ManBearPig just cancelled his Hopenhagen speech. Careful Al, the sheep may be starting to look up.

cruisingspeed said on December 3, 2009 at 9:23 PM

"Desperately poor Bangladesh is spending more than $50 million on adaptation. It is trying to fend off the sea with flood control and buildings on stilts." Look it up, Bangladesh is getting bigger, not slipping 'neath the waves as this bozo claims. The country gains about 25 square miles a year.

first_last said on December 3, 2009 at 11:26 PM

Is global warming real? heck yes. Did humans cause it? Not really, but they effected it. The Earth is on a bigger time scale than your little reality show minds can handle. We're just stupid little humans floating around on a peice of rock that could kill us all any moment. Global warming? pfft. A slow gentle death we will likely not last thru. But seriously people stop using gas, there's not much left.

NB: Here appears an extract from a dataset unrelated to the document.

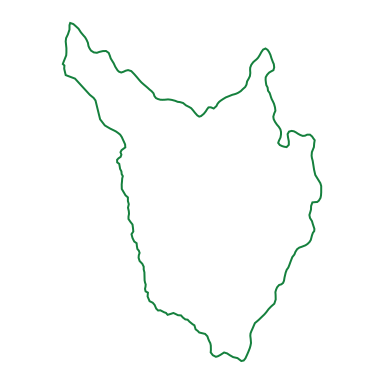 outline of Nova Guarita, Mato Grosso, Brazil
{"feature_id": "56859067B53302973548403", "entity_name": "Nova Guarita", "entity_type": "district", "adm_level": 2, "iso_a3": "BRA", "parent_name": "Brazil", "parent_adm1": "Mato Grosso", "projection": "natural_earth1", "projection_center": [-55.345, -10.288], "detail": "fine", "context": "isolated", "style": "outline", "palette": "green", "viewbox_px": 384, "rotation_deg": 0, "n_neighbors": 0, "source": "geoboundaries", "source_scale": "gbopen_adm2", "svg_char_len": 4298}
<svg xmlns="http://www.w3.org/2000/svg" viewBox="0 0 384 384"><path d="M62.8,64.0L64.4,65.5L64.2,68.7L65.0,72.2L65.7,75.1L75.0,78.6L89.8,94.8L93.6,97.9L95.5,100.5L100.1,119.3L104.8,125.4L106.6,126.5L110.2,128.6L114.3,130.6L116.0,131.5L118.4,133.2L120.2,134.7L121.8,137.1L123.1,140.0L124.0,141.9L125.1,144.4L125.3,147.4L121.6,150.1L120.5,152.2L121.4,154.7L120.6,156.9L118.5,158.3L117.1,159.8L117.2,162.4L119.2,163.8L119.7,166.5L120.1,168.9L121.4,171.4L121.7,174.2L122.8,176.1L122.2,178.5L122.0,181.4L121.7,184.5L121.8,189.0L123.5,191.9L125.5,195.3L127.9,197.4L127.9,201.0L128.8,204.2L128.0,207.7L128.8,211.1L129.0,213.9L128.5,216.5L128.5,219.0L130.3,221.7L132.5,224.5L133.0,228.2L133.3,231.5L131.5,234.2L132.5,238.0L134.2,241.5L136.6,243.2L136.9,246.2L137.4,249.0L138.8,250.6L139.6,252.9L138.8,255.3L138.6,257.8L139.6,261.0L142.3,263.8L143.7,266.7L143.7,269.4L144.4,272.3L144.5,276.1L144.6,280.3L145.0,282.4L145.7,284.5L145.5,286.7L145.0,288.9L145.6,291.4L147.9,292.6L147.6,296.5L149.6,301.2L152.7,302.7L154.6,304.9L156.2,308.6L158.1,310.5L160.4,310.3L164.2,312.3L166.0,312.9L167.6,314.8L170.7,313.9L173.4,313.0L175.4,313.9L178.0,315.2L181.0,315.4L183.0,317.6L185.3,319.4L187.6,319.7L189.4,321.6L192.7,324.3L194.4,325.3L195.6,329.3L197.8,331.0L199.2,332.5L201.7,333.1L205.1,333.9L207.4,336.3L208.2,338.7L209.1,340.9L210.3,343.2L210.8,345.5L210.9,350.0L210.7,352.4L212.8,355.2L215.9,356.8L218.0,356.2L220.4,354.9L224.1,352.5L227.1,353.4L229.8,355.2L233.1,357.1L237.5,358.1L241.3,361.0L243.7,360.5L245.4,358.4L247.1,354.7L248.4,351.7L249.8,348.1L250.5,345.6L251.0,343.0L250.7,339.1L250.3,335.8L250.5,333.5L251.4,331.1L252.4,328.9L253.6,326.1L254.9,323.1L256.6,321.7L258.8,319.8L261.9,316.8L264.4,314.4L266.3,312.2L268.6,309.1L271.1,306.5L274.3,303.7L275.7,299.5L275.6,294.9L275.4,292.1L276.1,289.6L277.1,287.3L279.1,285.0L281.4,284.3L283.1,282.9L284.0,280.7L284.5,277.6L285.7,272.5L286.7,269.8L288.3,267.6L289.3,265.1L290.5,261.8L292.3,257.1L294.4,254.5L295.4,251.9L297.1,249.2L299.3,247.6L301.7,246.8L305.5,245.3L307.6,243.9L309.6,241.9L310.8,239.9L312.0,235.3L312.9,232.8L314.2,231.1L314.4,228.9L312.7,223.7L312.0,221.2L310.0,218.0L309.4,215.0L310.4,211.7L311.0,209.5L311.1,206.0L312.4,202.4L315.4,202.1L317.2,202.0L318.8,200.7L320.5,197.9L321.0,195.4L321.2,192.4L321.2,186.0L320.3,183.1L315.3,175.0L314.1,169.8L312.7,160.9L311.9,157.9L311.6,155.6L311.9,152.1L313.9,147.1L314.2,143.2L314.7,140.2L313.5,138.6L312.1,136.5L310.0,134.7L307.1,134.7L305.0,135.7L302.7,135.9L300.3,135.0L298.1,133.8L295.8,132.3L293.9,131.3L291.6,130.9L289.0,131.6L287.6,134.1L288.0,137.2L288.8,141.3L288.8,144.8L286.6,147.1L284.1,146.7L282.1,146.1L279.8,145.0L278.2,142.9L278.9,140.8L280.5,137.5L281.0,134.4L281.0,131.9L280.4,129.4L278.8,126.8L276.9,124.6L275.0,121.8L273.7,119.2L273.3,116.7L274.2,113.5L275.4,110.8L275.0,107.4L274.0,103.8L272.9,101.4L271.7,99.1L270.9,96.9L270.3,94.9L269.6,92.9L268.0,90.7L267.6,87.5L266.3,85.1L265.9,82.5L265.6,79.8L265.7,77.3L267.1,74.8L269.1,72.6L271.3,71.3L273.4,70.2L274.2,67.4L273.8,64.1L272.9,62.1L271.5,58.4L270.4,54.8L269.1,52.1L267.6,49.9L265.5,48.5L263.1,49.6L261.3,52.2L259.8,55.0L258.1,57.7L256.6,59.3L254.9,60.7L253.2,62.2L251.3,64.8L250.2,67.7L250.1,70.0L250.3,73.0L249.9,76.1L248.7,78.6L247.1,81.4L246.5,84.6L245.2,87.0L242.6,89.3L240.8,91.1L238.3,92.7L236.4,93.6L234.6,94.2L232.3,94.8L229.1,96.1L225.8,97.4L223.0,99.1L220.9,100.5L219.1,101.9L217.6,103.7L216.4,106.1L213.7,108.5L210.8,107.3L208.5,107.4L207.1,109.2L205.8,111.3L203.8,113.8L201.0,116.1L199.2,116.6L197.3,115.4L194.9,112.7L193.1,110.4L191.2,108.2L189.0,106.9L186.0,105.4L183.1,103.0L180.0,102.1L177.6,101.8L175.2,100.8L171.8,99.9L169.9,99.6L168.0,99.4L165.0,99.7L162.5,99.8L160.3,99.7L157.9,99.0L156.0,98.1L154.5,96.2L153.5,93.3L151.6,91.2L149.5,89.5L148.0,88.1L146.4,86.7L143.9,84.6L141.4,82.4L139.5,80.3L137.0,77.3L134.2,74.1L131.3,71.1L128.1,70.1L125.7,70.7L123.4,71.8L121.2,72.5L119.0,71.7L117.6,70.4L116.5,68.7L115.3,66.8L113.7,63.3L111.9,60.4L110.7,58.4L109.9,55.9L108.7,52.9L106.0,51.0L102.8,51.1L99.4,51.9L96.9,52.8L93.8,52.4L91.0,50.6L89.5,48.3L88.5,46.1L87.9,42.8L86.5,39.7L85.1,37.3L83.5,35.5L80.9,32.4L78.5,28.7L75.9,26.3L73.4,24.1L70.2,23.0L69.5,25.1L69.5,29.6L67.9,34.4L66.1,38.1L65.7,41.4L66.4,48.2L66.4,52.4L66.2,55.4L63.9,61.1L62.8,64.0Z" fill="none" stroke="#15803d" stroke-width="2"/></svg>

ptcvolunteer said on December 4, 2009 at 8:40 AM

Prepare for the inevitable? THAT I can get behind. Pass CAP & TAX legislation in a vain effort to terraform the entire planet and make "restitution" to the rest of the world (more of the BHO/Lib "America Apologizes" tour 2009) for being it's largest economy? NO WAY! I wonder who would be buying the industrial output and commercial resources of those "other" countries if the "evil" USA didn't exist? I'm all for getting away from fossil fuels because: 1) we are running out of them and need alternatives, 2) it's an environmentally "sound" thing to do, and 3) I am tired of not being able to see Mt. Hood through the haze over Multnomah County. I'm not going to "guilted" or "scared" into doing something just to make the "feel good" party happy and line the pockets of the evil Algore and his lying cronies...

speakthetruth said on December 5, 2009 at 4:16 PM

I guess it is fun to politicize climate change.